START Dataset entries
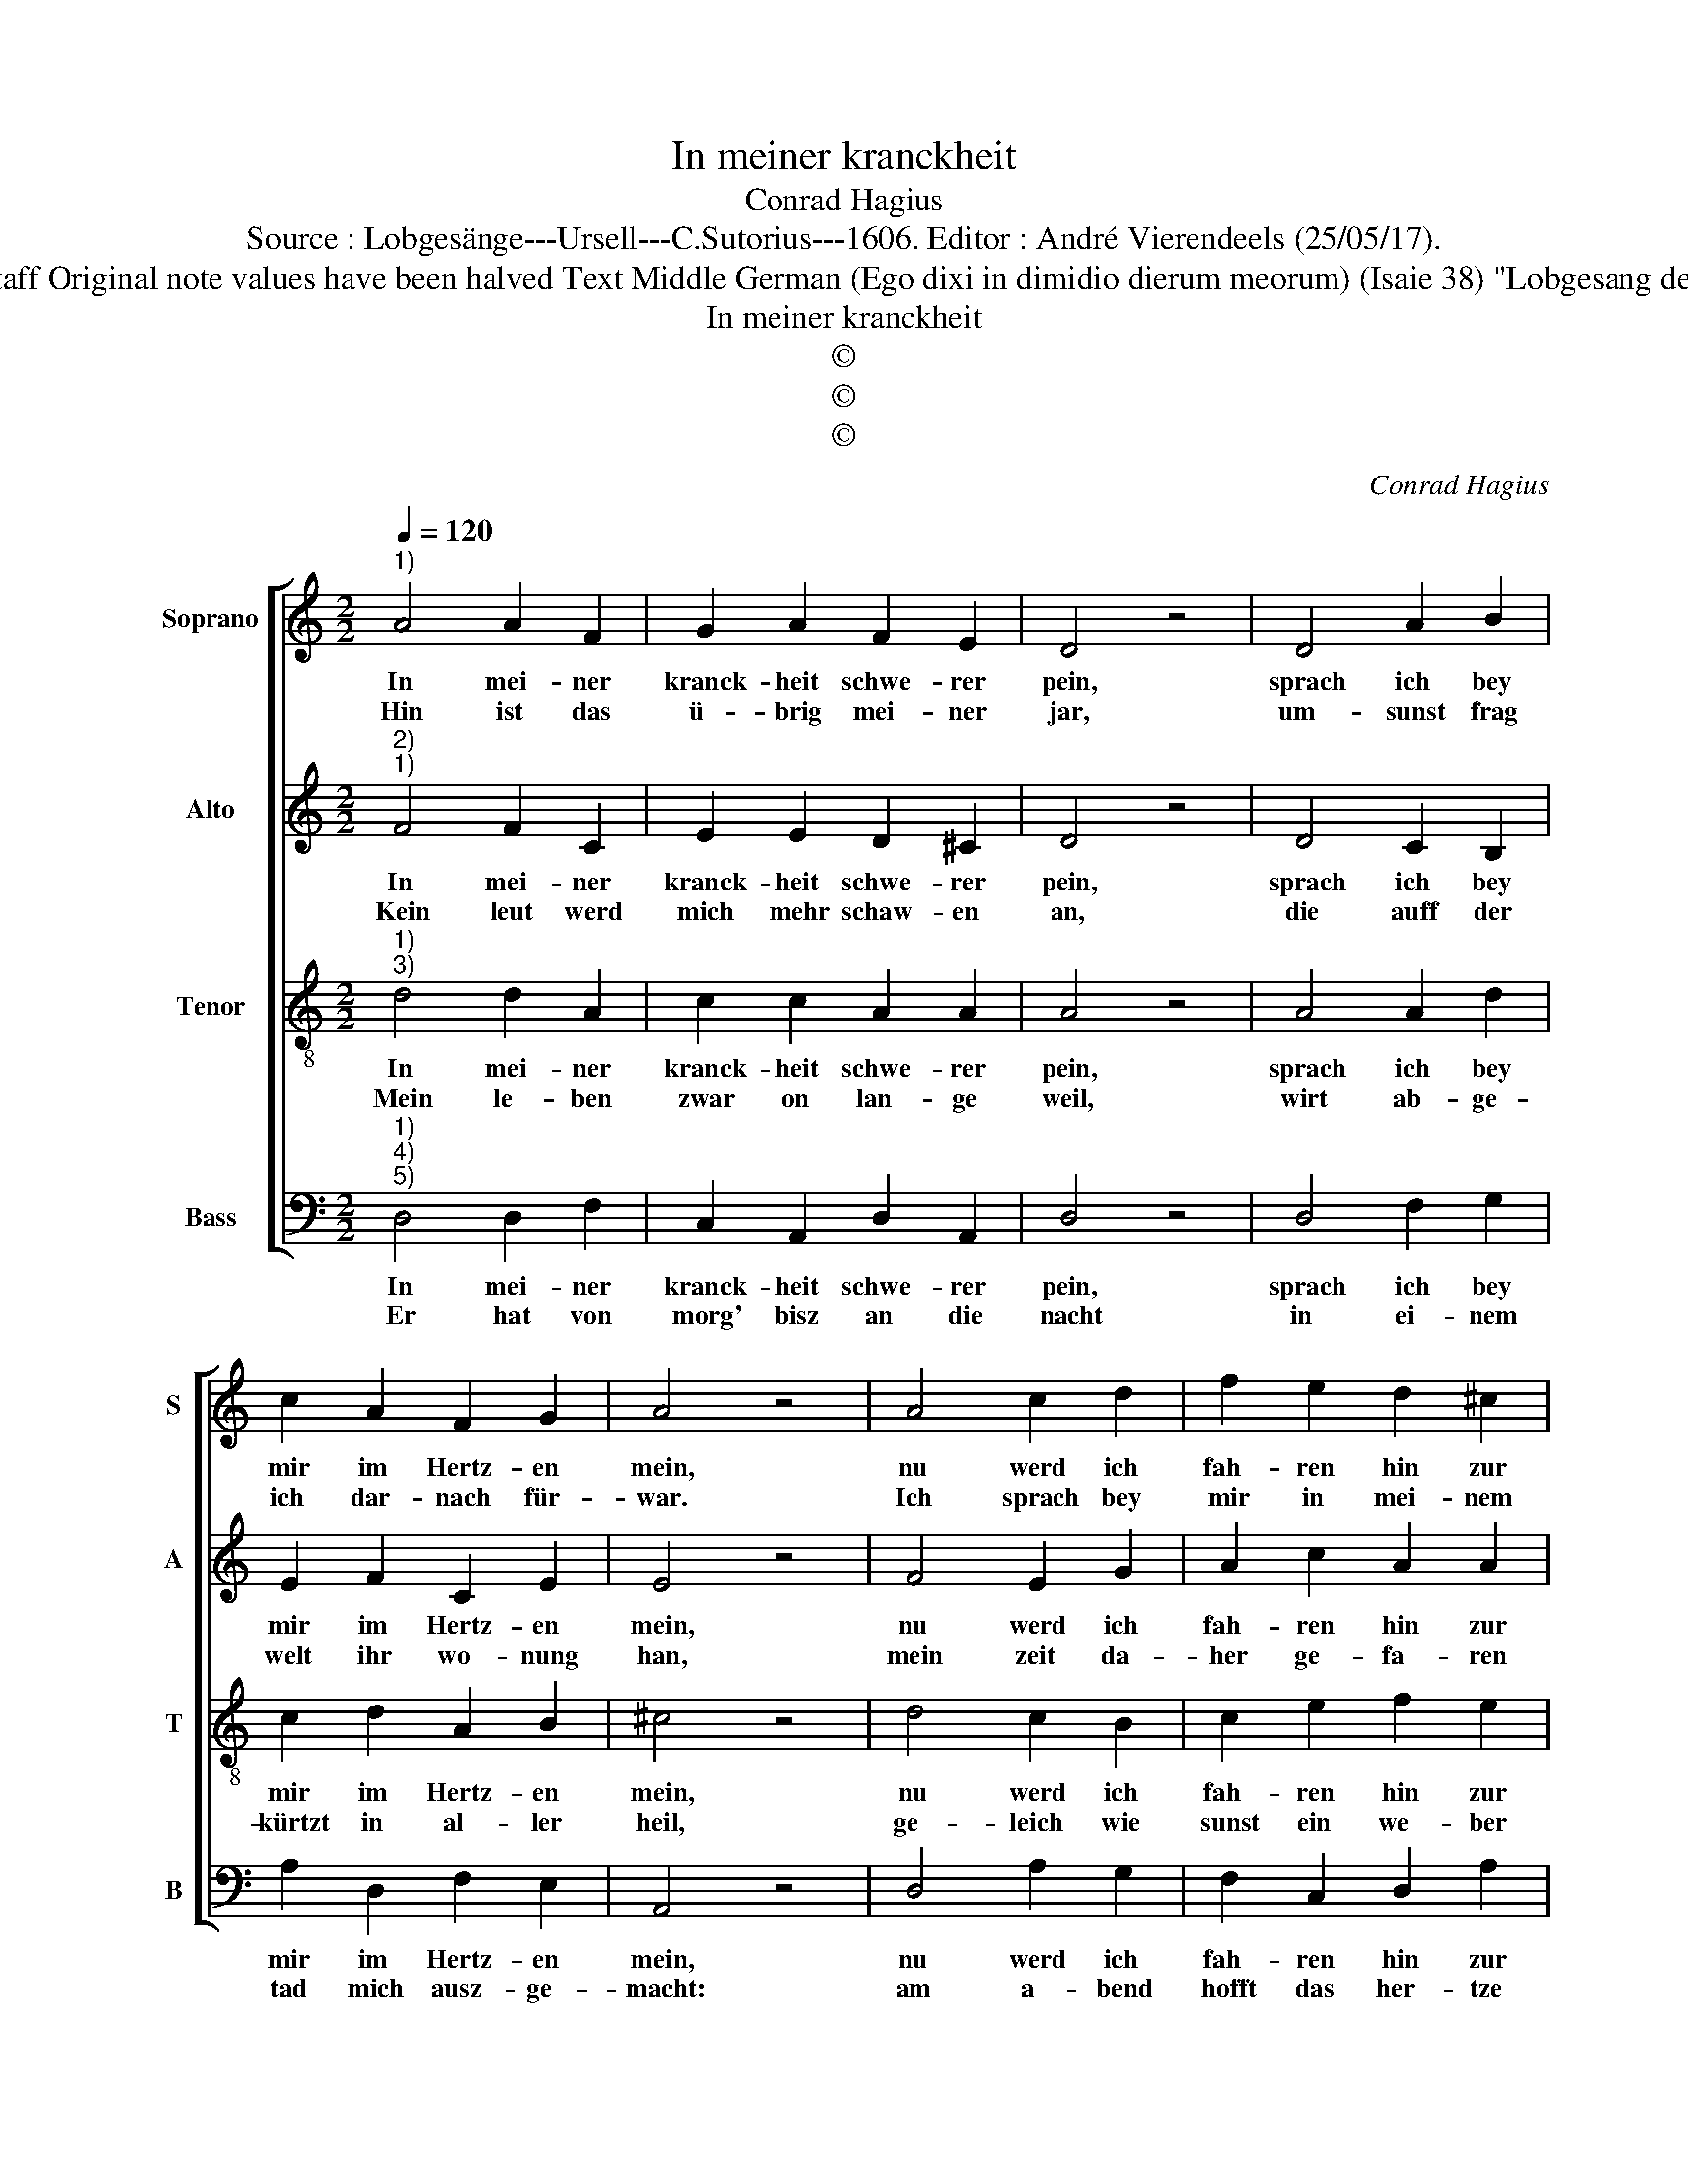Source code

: X:1
T:In meiner kranckheit
T:Conrad Hagius
T:Source : Lobgesänge---Ursell---C.Sutorius---1606. Editor : André Vierendeels (25/05/17).
T:Notes : Original clefs : C1, C2, C3, F4 Editorial accidentals above the staff Original note values have been halved Text Middle German (Ego dixi in dimidio dierum meorum) (Isaie 38) "Lobgesang des Königs Ezechiae" m 16 in B :  "B flat" notated as "D" in original print 
T:In meiner kranckheit
T:©
T:©
T:©
C:Conrad Hagius
Z:©
%%score [ 1 2 3 4 ]
L:1/8
Q:1/4=120
M:2/2
K:C
V:1 treble nm="Soprano" snm="S"
V:2 treble nm="Alto" snm="A"
V:3 treble-8 nm="Tenor" snm="T"
V:4 bass nm="Bass" snm="B"
V:1
"^1)" A4 A2 F2 | G2 A2 F2 E2 | D4 z4 | D4 A2 B2 | c2 A2 F2 G2 | A4 z4 | A4 c2 d2 | f2 e2 d2 ^c2 | %8
w: In mei- ner|kranck- heit schwe- rer|pein,|sprach ich bey|mir im Hertz- en|mein,|nu werd ich|fah- ren hin zur|
w: Hin ist das|ü- brig mei- ner|jar,|um- sunst frag|ich dar- nach für-|war.|Ich sprach bey|mir in mei- nem|
 d4 z4 | d4 e2 d2 | c2 B2 A2 ^G2 | A4 z4 | d4 c2 B2 | c2 A2 A2 G2 | F4 z4 | A4 _B2 A2 | %16
w: stund,|zu der stanck-|fau- len gru- ben|schlund,|der tod wirt|mich hin- nem- men|gschwind,|eh- mein tag|
w: sin:|nicht mehr werd|ich da kom- men|hin,|dasz ich den|Her- ren mei- nen|tag|in mei- nem|
 F2 G2 F2 E2 | D8 |] %18
w: halb ver- gang- en|sind.|
w: le- ben seh- en|mag.|
V:2
"^2)""^1)" F4 F2 C2 | E2 E2 D2 ^C2 | D4 z4 | D4 C2 B,2 | E2 F2 C2 E2 | E4 z4 | F4 E2 G2 | %7
w: In mei- ner|kranck- heit schwe- rer|pein,|sprach ich bey|mir im Hertz- en|mein,|nu werd ich|
w: Kein leut werd|mich mehr schaw- en|an,|die auff der|welt ihr wo- nung|han,|mein zeit da-|
 A2 c2 A2 A2 | ^F4 z4 | A4 A2 A2 | A2 E2 C2 E2 | E4 z4 | D4 G2 G2 | E2 F2 F2 E2 | F4 z4 | %15
w: fah- ren hin zur|stund,|zu der stanck-|fau- len gru- ben|schlund,|der tod wirt|mich hin- nem- men|gschwind,|
w: her ge- fa- ren|ist,|und hin- ge-|rückt in kurtz- er|frist:|wie ei- nes|hir- ten hüt- ten|klein,|
 F4 F2 F2 | C2 E2 D2 ^C2 | D8 |] %18
w: eh mein tag|halb ver- gang- en|sind.|
w: so sind da-|hin die ta- ge|mein.|
V:3
"^1)""^3)" d4 d2 A2 | c2 c2 A2 A2 | A4 z4 | A4 A2 d2 | c2 d2 A2 B2 | ^c4 z4 | d4 c2 B2 | %7
w: In mei- ner|kranck- heit schwe- rer|pein,|sprach ich bey|mir im Hertz- en|mein,|nu werd ich|
w: Mein le- ben|zwar on lan- ge|weil,|wirt ab- ge-|kürtzt in al- ler|heil,|ge- leich wie|
 c2 e2 f2 e2 | d4 z4 |"^-natural" f4 e2 A2 | A2 ^G2 A2 B2 | ^c4 z4 | B4 e2 d2 | c2 d2 c2 c2 | %14
w: fah- ren hin zur|stund,|zu der stanck-|fau- len gru- ben|schlund,|der tod wirt|mich hin nem- men|
w: sunst ein we- ber|gut,|geh- lich sein|werck ab- schnei- den|thut:|da ich meint,|dasz im an- fang|
 c4 z4 | d4 d2 d2 | A2 c2 A2 A2 | A8 |] %18
w: gschwind,|eh mein tag|halb ver- gang- en|sind.|
w: wer,|schneid mir Gott|ab durch kranck- heit|schwer.|
V:4
"^1)""^4)""^5)" D,4 D,2 F,2 | C,2 A,,2 D,2 A,,2 | D,4 z4 | D,4 F,2 G,2 | A,2 D,2 F,2 E,2 | %5
w: In mei- ner|kranck- heit schwe- rer|pein,|sprach ich bey|mir im Hertz- en|
w: Er hat von|morg' bisz an die|nacht|in ei- nem|tad mich ausz- ge-|
 A,,4 z4 | D,4 A,2 G,2 | F,2 C,2 D,2 A,2 | D,4 z4 | D,4 ^C,2 D,2 | A,,2 E,2 F,2 E,2 | A,,4 z4 | %12
w: mein,|nu werd ich|fah- ren hin zur|stund,|zu der stanck-|fau- len gru- ben|schlund,|
w: macht:|am a- bend|hofft das her- tze|mein,|denn mor- gen|solt es bes- ser|sein,|
 G,4 C,2 G,2 | A,2 D,2 F,2 C,2 | F,4 z4 | D,4 _B,,2 D,2 | F,2 C,2 D,2 A,,2 | D,8 |] %18
w: der tod wirt|mich hin nem- men|gschwind,|eh mein tag|halb ver- gang- en,|sind.|
w: er hat all|mein ge- bein für-|war|gleich wie ein|lew zu- ma- met|gar.|

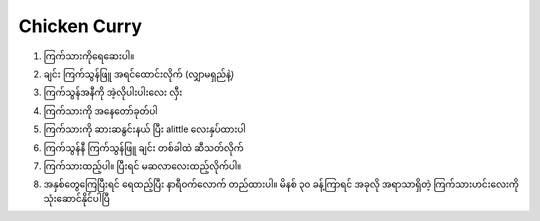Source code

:Chicken Curry
=============

1. ကြက်သားကိုရေဆေးပါ။

.. image:: https://www.tastingtable.com/img/gallery/new-study-reveals-the-safest-way-to-wash-raw-chicken/l-intro-1652292399.jpg

2. ချင်း ကြက်သွန်ဖြူ အရင်ထောင်းလိုက် (လျှာမရှည်နဲ့)

.. image:: https://glebekitchen.com/wp-content/uploads/2016/12/garlicgingerpastebowltop3.jpg

3. ကြက်သွန်အနီကို အဲ့လိုပါးပါးလေး လှီး

.. image:: https://www.tastingtable.com/img/gallery/why-you-should-never-use-a-dull-knife-to-cut-onions/intro-1649871582.jpg

4. ကြက်သားကို အနေတော်ခုတ်ပါ

.. image:: https://cdn.shopify.com/s/files/1/0445/1365/6985/files/fnsharp-how-to-debone-chicken-thighs-850x600_480x480.jpg?v=1659982169

5. ကြက်သားကို ဆားဆနွင်းနယ် ပြီး alittle လေးနှပ်ထားပါ 

.. image:: https://cookingformysoul.com/wp-content/uploads/2021/07/lemon-marinade-chicken-feat-min.jpg

6. ကြက်သွန်နီ ကြက်သွန်ဖြူ ချင်း တစ်ခါထဲ ဆီသတ်လိုက်

.. image:: https://blogger.googleusercontent.com/img/b/R29vZ2xl/AVvXsEhcGj4u3T1TylRzkAk4Dr9lz8wcSCbtW8us6Vv4lGgMGGRnFwWR2d6H2EWNIUDI24otpVRUvrgjOrTGM01DCiHciptZDvx74dazFnHShh5Eq_gXX6sh-QbVYmEqt3gOIGOso5e-PaAeJMA/s1600/CYMERA_20191025_092544.jpg

7. ကြက်သားထည့်ပါ။ ပြီးရင် မဆလာလေးထည့်လိုက်ပါ။ 

.. image:: https://media0.giphy.com/media/26gsl2WC5tRxkemdi/giphy.gif?cid=790b76110pyoqlec0vzgqqkmsdjsurzmxhtxct8b1ymi58k5&ep=v1_gifs_search&rid=giphy.gif&ct=g

8. အနှစ်တွေကြေပြီးရင် ရေထည့်ပြီး နာရီဝက်လောက် တည်ထားပါ။ မိနစ် ၃၀ ခန့်ကြာရင် အခုလို အရာသာရှိတဲ့ ကြက်သားဟင်းလေးကို သုံးဆောင်နိုင်ပါပြီ

.. image:: https://blogger.googleusercontent.com/img/b/R29vZ2xl/AVvXsEh3WuDu0yJUUv4k2ic80zKs7C9Yh4nmdSRzj79_3mNNvtuyrbDugMZ7M8aEhC1YVTrf0igHb9wBviyVWcl0zjZO8HuHf80B_C3l2WkPLxrhNAUZYgy4ObXQCyYU4vUD7ZrieZqPVEGyuqs/s1600/CYMERA_20170112_121601.jpg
END Dataset entries
- _What is expected_: Give back exactly the lines above from the one with "w: Er hat von|morg'" through the one with "4. ကြက်သားကို အနေတော်ခုတ်ပါ", both included. Pictures don't belong in the copy.

- _Answer box_:
w: Er hat von|morg' bisz an die|nacht|in ei- nem|tad mich ausz- ge-|
 A,,4 z4 | D,4 A,2 G,2 | F,2 C,2 D,2 A,2 | D,4 z4 | D,4 ^C,2 D,2 | A,,2 E,2 F,2 E,2 | A,,4 z4 | %12
w: mein,|nu werd ich|fah- ren hin zur|stund,|zu der stanck-|fau- len gru- ben|schlund,|
w: macht:|am a- bend|hofft das her- tze|mein,|denn mor- gen|solt es bes- ser|sein,|
 G,4 C,2 G,2 | A,2 D,2 F,2 C,2 | F,4 z4 | D,4 _B,,2 D,2 | F,2 C,2 D,2 A,,2 | D,8 |] %18
w: der tod wirt|mich hin nem- men|gschwind,|eh mein tag|halb ver- gang- en,|sind.|
w: er hat all|mein ge- bein für-|war|gleich wie ein|lew zu- ma- met|gar.|

Source code

:Chicken Curry
=============

1. ကြက်သားကိုရေဆေးပါ။

.. image:: https://www.tastingtable.com/img/gallery/new-study-reveals-the-safest-way-to-wash-raw-chicken/l-intro-1652292399.jpg

2. ချင်း ကြက်သွန်ဖြူ အရင်ထောင်းလိုက် (လျှာမရှည်နဲ့)

.. image:: https://glebekitchen.com/wp-content/uploads/2016/12/garlicgingerpastebowltop3.jpg

3. ကြက်သွန်အနီကို အဲ့လိုပါးပါးလေး လှီး

.. image:: https://www.tastingtable.com/img/gallery/why-you-should-never-use-a-dull-knife-to-cut-onions/intro-1649871582.jpg

4. ကြက်သားကို အနေတော်ခုတ်ပါ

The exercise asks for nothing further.